=== Provided text ===
# Cheap Ass lures



## foxx1 (Jun 3, 2012)

Hi,

Was looking in ebay and couldn't help buying two of these lures which I got for $1.77 with free postage from Hong Kong two weeks ago. To my surprise they actually showed up this afternoon. Yes they look and are cheap but hey they were practically free but it will be interesting to see what if anything they might attract. I know I am opening myself up with this question but any thoughts on what they might be good for?


----------



## RackRaider (Nov 10, 2010)

foxx1 said:


> any thoughts on what they might be good for?


One would need to know the size.


----------



## foxx1 (Jun 3, 2012)

Sorry it's about 12cm long and 2.5cm at its widest point and has a rattle in it.


----------



## Barrabundy (Sep 29, 2008)

Hope the hooks hang on long enough for you to tell us what it catches. I've got a pack of cheap eBay lures, opened one to find the lure doesn't swim properly at all and the hooks and rings look weaker than paper clips. The remainder are still In their unopened boxes.

Not trying to be a smart arse, just hope yours turn out to be better.


----------



## RackRaider (Nov 10, 2010)
===
Carry on the forum thread about the cheap eBay lures from the point where it stops.
=== Dataset excerpts ===
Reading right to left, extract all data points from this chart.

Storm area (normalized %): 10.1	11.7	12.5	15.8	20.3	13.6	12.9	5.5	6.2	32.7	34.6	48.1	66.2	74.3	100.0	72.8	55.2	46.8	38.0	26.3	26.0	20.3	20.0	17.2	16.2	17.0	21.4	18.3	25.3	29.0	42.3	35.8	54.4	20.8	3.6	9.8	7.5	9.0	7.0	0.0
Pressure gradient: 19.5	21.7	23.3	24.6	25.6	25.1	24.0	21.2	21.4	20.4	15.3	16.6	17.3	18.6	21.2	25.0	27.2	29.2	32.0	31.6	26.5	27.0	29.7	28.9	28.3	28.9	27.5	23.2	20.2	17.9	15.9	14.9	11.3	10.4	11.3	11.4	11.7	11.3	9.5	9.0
===
=== Dataset excerpts ===
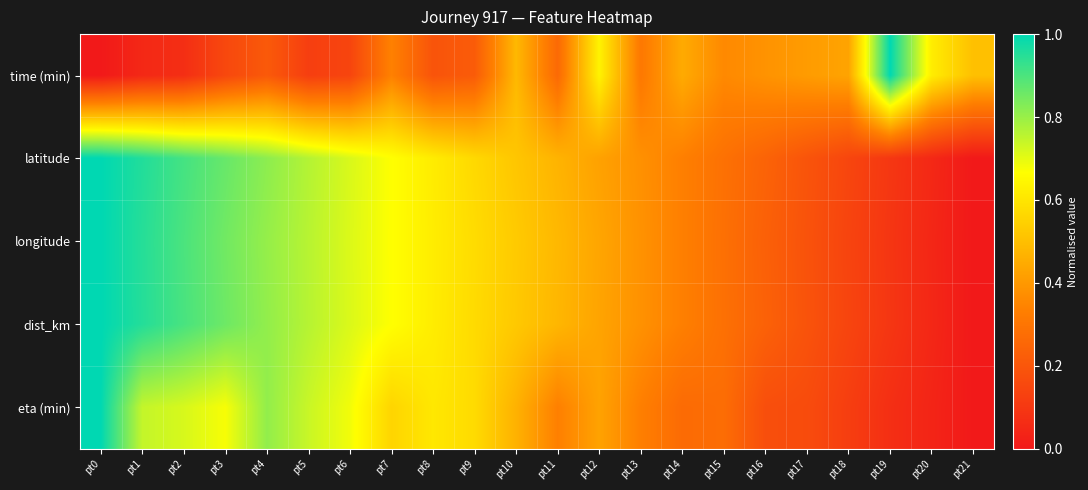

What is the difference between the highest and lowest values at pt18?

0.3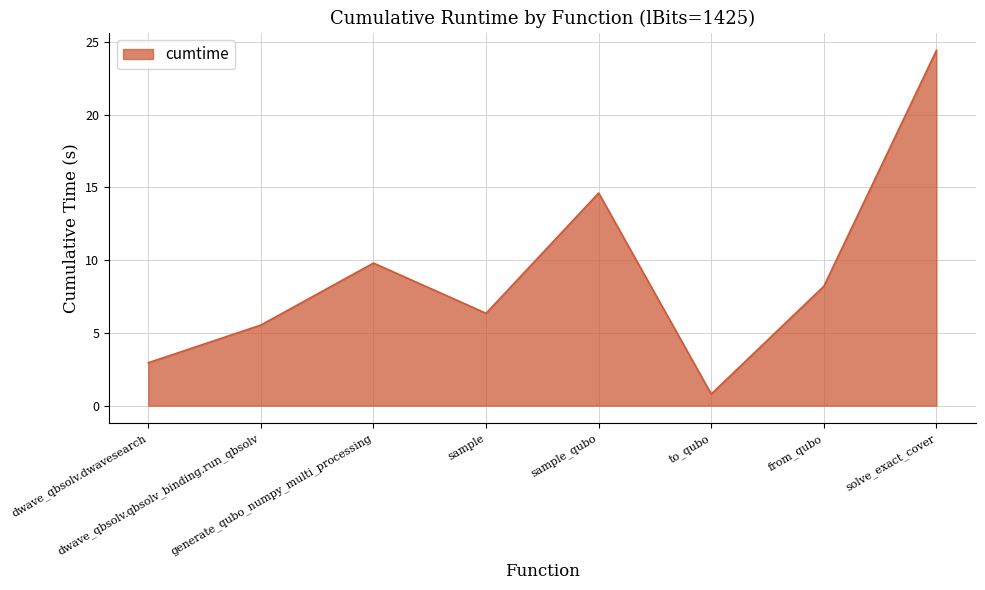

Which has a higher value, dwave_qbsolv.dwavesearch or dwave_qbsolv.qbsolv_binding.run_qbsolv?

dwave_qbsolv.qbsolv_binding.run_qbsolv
===
(Response to this task)
Trevallly, Tailor, Aussie Salmon, Rat Kings, Flathead, Mackeral, Barra. Pretty much anything mate, its probably the strength you've got to worry about. Even if you replace hooks and rings the attachment ring could tear out; maybe, maybe not. Some cheapies turn out to be great lures, but i'ts hard to tell


----------



## foxx1 (Jun 3, 2012)

Glad to know I am not the only one lured in by cheap lures. I imagine it will only last a couple of outings if that but you don't know if you don't try. Good to know that it should attract some fish maybe.


----------



## Barrabundy (Sep 29, 2008)

I reckon it won't be lacking in the attracting fish department, the fish don't care how much you paid for your lure nor can they tell the difference.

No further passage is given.